Information
- League: Baltimore
- Location: Baltimore, Maryland
- Founded: 1962
- Management: Jason Booker (Team info.)
- President: Reggie Smith
- General manager: Ray Hale
- Manager: Reggie Smith

= Baltimore Presstman Cardinals =

The Baltimore Presstman Cardinals is an independent developmental baseball organization based in Baltimore City. The P.C. will once again field teams 10u, 12u, 14u, 16u, 18u, and collegiate level. The teams will compete local, regional, national and international. The Cardinals is owned and operated by the non-profit, The Presstman Cardinals Baseball Club, Inc. is funded through donations, sponsorship, and fundraising. pcard3307.wixsite.com/theforce

==History==
In 1962, Robert E. Smith, created the Cardinals as a youth baseball team. The Presstman Cardinals were borne of a local flavor that is inherent it in its name: “Presstman” for the street he lived on and “Cardinals” in recalling the birds that perched on his car to rest. And so began the establishment of the local baseball club that provided opportunities for prospective baseball players who would not necessarily otherwise have a chance. Within a few years, the Presstman Cardinals began winning and garnering local attention. By 1981 the team rose to local prominence by fielding teams in all age groups, 10–12, 13–14, 15–16,17-18 and a collegiate level team. The Presstman Cardinals soared and expanded during the 1980s into the 1990s. Using each age group as feeder for the next age level, Presstman Cardinals became one of the most successful organizations in the State of Maryland. During that period, many of the ballplayers elevated to the college level, which led to the creation of the successful college team that participated in the Metro area Baltimore Major League, winning three championships in their eight years in the league. The Presstman Cardinals also played in the Central Atlantic and Washington Industrial League. Many of the players were either drafted or signed as free agents in professional baseball. The Presstman Cardinals also produced the NCAA stolen base champion Jason Booker in 1986; batting crown champion Adrian Price in 1994; and several college, minor and independent coaches throughout its history.

────────────────────

▶ _ASSIGNMENT_
Return the Baltimore Presstman Cardinals article above word for word, in full.

▶ _RECORDS SHOWN_

────────────────────

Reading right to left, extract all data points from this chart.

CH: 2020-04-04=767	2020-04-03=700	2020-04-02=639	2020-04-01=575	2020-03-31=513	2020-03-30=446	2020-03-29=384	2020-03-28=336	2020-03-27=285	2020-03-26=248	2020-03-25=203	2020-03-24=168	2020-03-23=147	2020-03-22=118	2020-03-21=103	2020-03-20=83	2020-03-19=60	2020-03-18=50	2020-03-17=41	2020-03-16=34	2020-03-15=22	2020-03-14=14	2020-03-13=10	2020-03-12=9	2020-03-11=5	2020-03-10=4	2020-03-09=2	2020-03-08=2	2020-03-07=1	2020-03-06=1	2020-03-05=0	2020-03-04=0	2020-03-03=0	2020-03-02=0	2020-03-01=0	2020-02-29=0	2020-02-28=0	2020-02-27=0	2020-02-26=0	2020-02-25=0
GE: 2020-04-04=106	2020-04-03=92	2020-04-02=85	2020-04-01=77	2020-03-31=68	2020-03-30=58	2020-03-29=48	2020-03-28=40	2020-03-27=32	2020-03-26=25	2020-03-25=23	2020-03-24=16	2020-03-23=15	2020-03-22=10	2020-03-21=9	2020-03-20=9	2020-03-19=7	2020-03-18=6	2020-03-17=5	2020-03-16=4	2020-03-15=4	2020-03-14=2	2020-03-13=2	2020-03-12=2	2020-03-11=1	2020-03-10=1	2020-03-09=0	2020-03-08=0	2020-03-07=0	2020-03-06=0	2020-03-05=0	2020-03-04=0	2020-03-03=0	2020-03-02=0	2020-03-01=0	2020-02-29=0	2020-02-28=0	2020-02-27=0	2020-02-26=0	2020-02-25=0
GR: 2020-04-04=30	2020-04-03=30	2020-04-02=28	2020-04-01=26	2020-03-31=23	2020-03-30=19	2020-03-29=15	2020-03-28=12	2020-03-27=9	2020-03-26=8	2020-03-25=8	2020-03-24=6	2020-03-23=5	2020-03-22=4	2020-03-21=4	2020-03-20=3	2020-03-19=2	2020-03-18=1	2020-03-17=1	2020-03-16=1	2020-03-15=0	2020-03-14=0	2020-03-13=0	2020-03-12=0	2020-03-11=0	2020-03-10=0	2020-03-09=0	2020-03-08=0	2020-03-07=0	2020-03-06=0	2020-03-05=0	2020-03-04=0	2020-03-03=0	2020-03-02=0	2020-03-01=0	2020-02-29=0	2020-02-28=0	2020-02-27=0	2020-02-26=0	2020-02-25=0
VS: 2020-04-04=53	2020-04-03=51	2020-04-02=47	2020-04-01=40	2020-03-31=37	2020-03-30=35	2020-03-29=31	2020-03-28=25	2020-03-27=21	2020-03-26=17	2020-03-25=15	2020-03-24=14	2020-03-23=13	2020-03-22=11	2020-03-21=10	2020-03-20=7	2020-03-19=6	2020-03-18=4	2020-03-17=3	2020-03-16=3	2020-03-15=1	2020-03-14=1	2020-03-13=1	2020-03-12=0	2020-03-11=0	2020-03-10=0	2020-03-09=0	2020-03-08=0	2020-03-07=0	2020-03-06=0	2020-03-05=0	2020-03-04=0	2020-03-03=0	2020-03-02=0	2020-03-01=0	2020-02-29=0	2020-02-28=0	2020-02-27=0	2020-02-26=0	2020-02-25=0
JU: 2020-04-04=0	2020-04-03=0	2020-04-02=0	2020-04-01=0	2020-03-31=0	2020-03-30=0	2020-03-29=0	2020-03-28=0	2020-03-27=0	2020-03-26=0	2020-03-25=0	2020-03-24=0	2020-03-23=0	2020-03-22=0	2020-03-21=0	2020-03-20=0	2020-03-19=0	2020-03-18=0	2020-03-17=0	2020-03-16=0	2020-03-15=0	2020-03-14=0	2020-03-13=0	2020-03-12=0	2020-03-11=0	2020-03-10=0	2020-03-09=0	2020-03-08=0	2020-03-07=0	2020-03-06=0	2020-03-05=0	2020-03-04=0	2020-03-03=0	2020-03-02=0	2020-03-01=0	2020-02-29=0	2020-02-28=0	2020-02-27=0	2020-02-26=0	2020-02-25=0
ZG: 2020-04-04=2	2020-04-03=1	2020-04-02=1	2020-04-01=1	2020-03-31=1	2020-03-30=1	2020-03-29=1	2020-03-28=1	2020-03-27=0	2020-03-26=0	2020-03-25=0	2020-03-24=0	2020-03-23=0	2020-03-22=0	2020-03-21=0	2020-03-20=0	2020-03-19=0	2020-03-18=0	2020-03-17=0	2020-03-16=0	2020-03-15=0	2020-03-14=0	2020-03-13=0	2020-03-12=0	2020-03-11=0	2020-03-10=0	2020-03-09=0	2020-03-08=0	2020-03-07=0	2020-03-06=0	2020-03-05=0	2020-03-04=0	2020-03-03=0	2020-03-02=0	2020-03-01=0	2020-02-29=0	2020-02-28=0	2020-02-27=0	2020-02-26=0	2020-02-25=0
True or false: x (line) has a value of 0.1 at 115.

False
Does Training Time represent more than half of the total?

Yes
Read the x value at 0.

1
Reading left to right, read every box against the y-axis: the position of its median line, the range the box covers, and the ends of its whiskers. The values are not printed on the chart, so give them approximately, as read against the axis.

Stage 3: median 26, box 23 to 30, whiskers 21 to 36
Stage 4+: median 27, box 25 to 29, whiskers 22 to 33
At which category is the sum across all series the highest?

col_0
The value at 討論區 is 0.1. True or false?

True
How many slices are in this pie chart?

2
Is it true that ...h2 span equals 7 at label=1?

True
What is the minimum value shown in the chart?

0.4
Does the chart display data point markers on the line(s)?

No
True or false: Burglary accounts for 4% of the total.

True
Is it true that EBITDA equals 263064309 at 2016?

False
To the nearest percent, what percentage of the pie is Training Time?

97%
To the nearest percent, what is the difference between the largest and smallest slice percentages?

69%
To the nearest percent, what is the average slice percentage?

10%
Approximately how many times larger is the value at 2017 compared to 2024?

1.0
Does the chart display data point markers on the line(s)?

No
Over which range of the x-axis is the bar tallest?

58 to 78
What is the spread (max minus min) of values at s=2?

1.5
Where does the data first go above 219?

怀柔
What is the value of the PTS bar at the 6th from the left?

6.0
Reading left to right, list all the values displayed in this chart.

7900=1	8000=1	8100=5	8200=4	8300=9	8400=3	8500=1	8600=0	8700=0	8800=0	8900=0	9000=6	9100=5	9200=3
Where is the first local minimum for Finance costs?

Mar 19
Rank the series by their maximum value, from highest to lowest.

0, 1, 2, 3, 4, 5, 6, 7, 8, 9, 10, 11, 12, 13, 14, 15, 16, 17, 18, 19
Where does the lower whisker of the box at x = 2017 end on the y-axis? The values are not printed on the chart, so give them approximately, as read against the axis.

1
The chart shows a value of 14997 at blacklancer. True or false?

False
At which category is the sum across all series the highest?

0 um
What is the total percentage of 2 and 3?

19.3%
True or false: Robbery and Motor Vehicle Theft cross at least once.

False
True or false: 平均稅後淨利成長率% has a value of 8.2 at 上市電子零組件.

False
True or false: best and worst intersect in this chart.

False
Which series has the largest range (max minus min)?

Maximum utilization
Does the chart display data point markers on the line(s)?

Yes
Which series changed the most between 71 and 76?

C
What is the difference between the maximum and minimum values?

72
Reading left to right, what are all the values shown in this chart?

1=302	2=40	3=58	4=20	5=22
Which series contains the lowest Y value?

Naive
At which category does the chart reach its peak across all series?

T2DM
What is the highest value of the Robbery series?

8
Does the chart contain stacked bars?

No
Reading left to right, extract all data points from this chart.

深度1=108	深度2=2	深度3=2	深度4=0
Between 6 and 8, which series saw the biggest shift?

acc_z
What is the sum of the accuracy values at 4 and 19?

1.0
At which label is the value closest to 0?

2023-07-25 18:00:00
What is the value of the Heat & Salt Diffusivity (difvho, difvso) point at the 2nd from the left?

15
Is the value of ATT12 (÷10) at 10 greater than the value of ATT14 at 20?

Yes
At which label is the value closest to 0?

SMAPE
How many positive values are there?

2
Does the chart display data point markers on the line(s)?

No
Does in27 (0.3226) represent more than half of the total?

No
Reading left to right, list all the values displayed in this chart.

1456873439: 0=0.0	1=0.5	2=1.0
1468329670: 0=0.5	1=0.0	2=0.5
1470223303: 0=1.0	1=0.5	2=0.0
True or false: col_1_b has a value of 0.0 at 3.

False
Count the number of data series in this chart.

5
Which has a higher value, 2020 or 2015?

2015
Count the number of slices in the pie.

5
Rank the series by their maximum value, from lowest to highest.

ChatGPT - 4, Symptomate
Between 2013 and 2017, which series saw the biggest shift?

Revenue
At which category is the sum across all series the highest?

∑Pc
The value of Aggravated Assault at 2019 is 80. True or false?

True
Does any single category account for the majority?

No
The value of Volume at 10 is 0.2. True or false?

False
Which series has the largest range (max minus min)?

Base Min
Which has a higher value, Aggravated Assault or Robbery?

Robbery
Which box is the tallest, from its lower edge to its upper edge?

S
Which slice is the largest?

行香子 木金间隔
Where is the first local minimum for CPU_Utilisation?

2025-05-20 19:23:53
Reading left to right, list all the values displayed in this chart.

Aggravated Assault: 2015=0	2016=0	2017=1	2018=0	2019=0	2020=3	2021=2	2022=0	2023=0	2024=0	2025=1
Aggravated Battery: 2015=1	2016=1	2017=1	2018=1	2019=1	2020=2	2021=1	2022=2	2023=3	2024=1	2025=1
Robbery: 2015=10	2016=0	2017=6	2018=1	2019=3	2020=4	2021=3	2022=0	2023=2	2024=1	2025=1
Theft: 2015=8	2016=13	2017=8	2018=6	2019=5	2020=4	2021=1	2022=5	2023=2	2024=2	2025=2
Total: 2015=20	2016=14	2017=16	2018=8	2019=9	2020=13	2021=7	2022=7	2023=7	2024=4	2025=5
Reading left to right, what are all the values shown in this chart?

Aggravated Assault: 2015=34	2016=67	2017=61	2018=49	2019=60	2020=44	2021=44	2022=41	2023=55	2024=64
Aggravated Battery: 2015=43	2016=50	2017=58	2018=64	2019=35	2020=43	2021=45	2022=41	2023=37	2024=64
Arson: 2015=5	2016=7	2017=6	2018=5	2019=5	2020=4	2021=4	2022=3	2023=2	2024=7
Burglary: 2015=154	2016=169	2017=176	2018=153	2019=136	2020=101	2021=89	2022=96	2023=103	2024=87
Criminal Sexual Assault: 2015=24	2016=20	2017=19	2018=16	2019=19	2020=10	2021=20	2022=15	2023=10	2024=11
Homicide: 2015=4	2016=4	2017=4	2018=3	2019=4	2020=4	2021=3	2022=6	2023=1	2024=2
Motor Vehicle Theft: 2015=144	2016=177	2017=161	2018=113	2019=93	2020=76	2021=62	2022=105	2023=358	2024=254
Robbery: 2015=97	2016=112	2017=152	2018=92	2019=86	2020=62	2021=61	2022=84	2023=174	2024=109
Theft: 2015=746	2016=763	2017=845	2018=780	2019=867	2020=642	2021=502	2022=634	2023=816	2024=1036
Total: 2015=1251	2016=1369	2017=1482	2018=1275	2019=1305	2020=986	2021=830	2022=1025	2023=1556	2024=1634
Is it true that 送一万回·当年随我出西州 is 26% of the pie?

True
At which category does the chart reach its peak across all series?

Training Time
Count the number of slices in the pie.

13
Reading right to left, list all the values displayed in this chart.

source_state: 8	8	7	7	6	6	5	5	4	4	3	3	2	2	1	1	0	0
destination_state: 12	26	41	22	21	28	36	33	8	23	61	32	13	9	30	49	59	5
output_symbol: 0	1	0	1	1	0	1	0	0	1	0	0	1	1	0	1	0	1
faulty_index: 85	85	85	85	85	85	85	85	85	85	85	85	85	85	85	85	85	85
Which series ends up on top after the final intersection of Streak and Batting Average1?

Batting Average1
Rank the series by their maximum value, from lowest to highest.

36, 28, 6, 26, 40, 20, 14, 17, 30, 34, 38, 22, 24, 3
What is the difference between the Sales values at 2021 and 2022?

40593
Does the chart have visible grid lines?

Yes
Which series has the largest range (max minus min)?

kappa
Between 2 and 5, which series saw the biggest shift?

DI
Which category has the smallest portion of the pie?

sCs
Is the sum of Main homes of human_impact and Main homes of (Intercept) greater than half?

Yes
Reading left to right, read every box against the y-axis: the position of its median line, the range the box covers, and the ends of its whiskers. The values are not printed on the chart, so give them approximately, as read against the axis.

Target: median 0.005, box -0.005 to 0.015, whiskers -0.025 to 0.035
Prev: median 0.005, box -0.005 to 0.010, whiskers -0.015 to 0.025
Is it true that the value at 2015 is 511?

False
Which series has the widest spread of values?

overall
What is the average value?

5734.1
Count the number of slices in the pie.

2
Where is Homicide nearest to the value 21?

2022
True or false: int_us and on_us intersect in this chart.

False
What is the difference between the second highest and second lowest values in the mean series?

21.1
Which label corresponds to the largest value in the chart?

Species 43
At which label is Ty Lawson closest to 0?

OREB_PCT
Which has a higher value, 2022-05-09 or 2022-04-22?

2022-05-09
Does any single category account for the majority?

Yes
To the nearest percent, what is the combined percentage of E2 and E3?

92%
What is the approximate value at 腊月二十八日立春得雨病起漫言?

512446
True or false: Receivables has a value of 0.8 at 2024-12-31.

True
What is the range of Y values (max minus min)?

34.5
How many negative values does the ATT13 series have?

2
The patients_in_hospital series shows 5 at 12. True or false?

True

────────────────────

▶ _WORKED SOLUTION_
Information
- League: Baltimore
- Location: Baltimore, Maryland
- Founded: 1962
- Management: Jason Booker (Team info.)
- President: Reggie Smith
- General manager: Ray Hale
- Manager: Reggie Smith

= Baltimore Presstman Cardinals =

The Baltimore Presstman Cardinals is an independent developmental baseball organization based in Baltimore City. The P.C. will once again field teams 10u, 12u, 14u, 16u, 18u, and collegiate level. The teams will compete local, regional, national and international. The Cardinals is owned and operated by the non-profit, The Presstman Cardinals Baseball Club, Inc. is funded through donations, sponsorship, and fundraising. pcard3307.wixsite.com/theforce

==History==
In 1962, Robert E. Smith, created the Cardinals as a youth baseball team. The Presstman Cardinals were borne of a local flavor that is inherent it in its name: “Presstman” for the street he lived on and “Cardinals” in recalling the birds that perched on his car to rest. And so began the establishment of the local baseball club that provided opportunities for prospective baseball players who would not necessarily otherwise have a chance. Within a few years, the Presstman Cardinals began winning and garnering local attention. By 1981 the team rose to local prominence by fielding teams in all age groups, 10–12, 13–14, 15–16,17-18 and a collegiate level team. The Presstman Cardinals soared and expanded during the 1980s into the 1990s. Using each age group as feeder for the next age level, Presstman Cardinals became one of the most successful organizations in the State of Maryland. During that period, many of the ballplayers elevated to the college level, which led to the creation of the successful college team that participated in the Metro area Baltimore Major League, winning three championships in their eight years in the league. The Presstman Cardinals also played in the Central Atlantic and Washington Industrial League. Many of the players were either drafted or signed as free agents in professional baseball. The Presstman Cardinals also produced the NCAA stolen base champion Jason Booker in 1986; batting crown champion Adrian Price in 1994; and several college, minor and independent coaches throughout its history.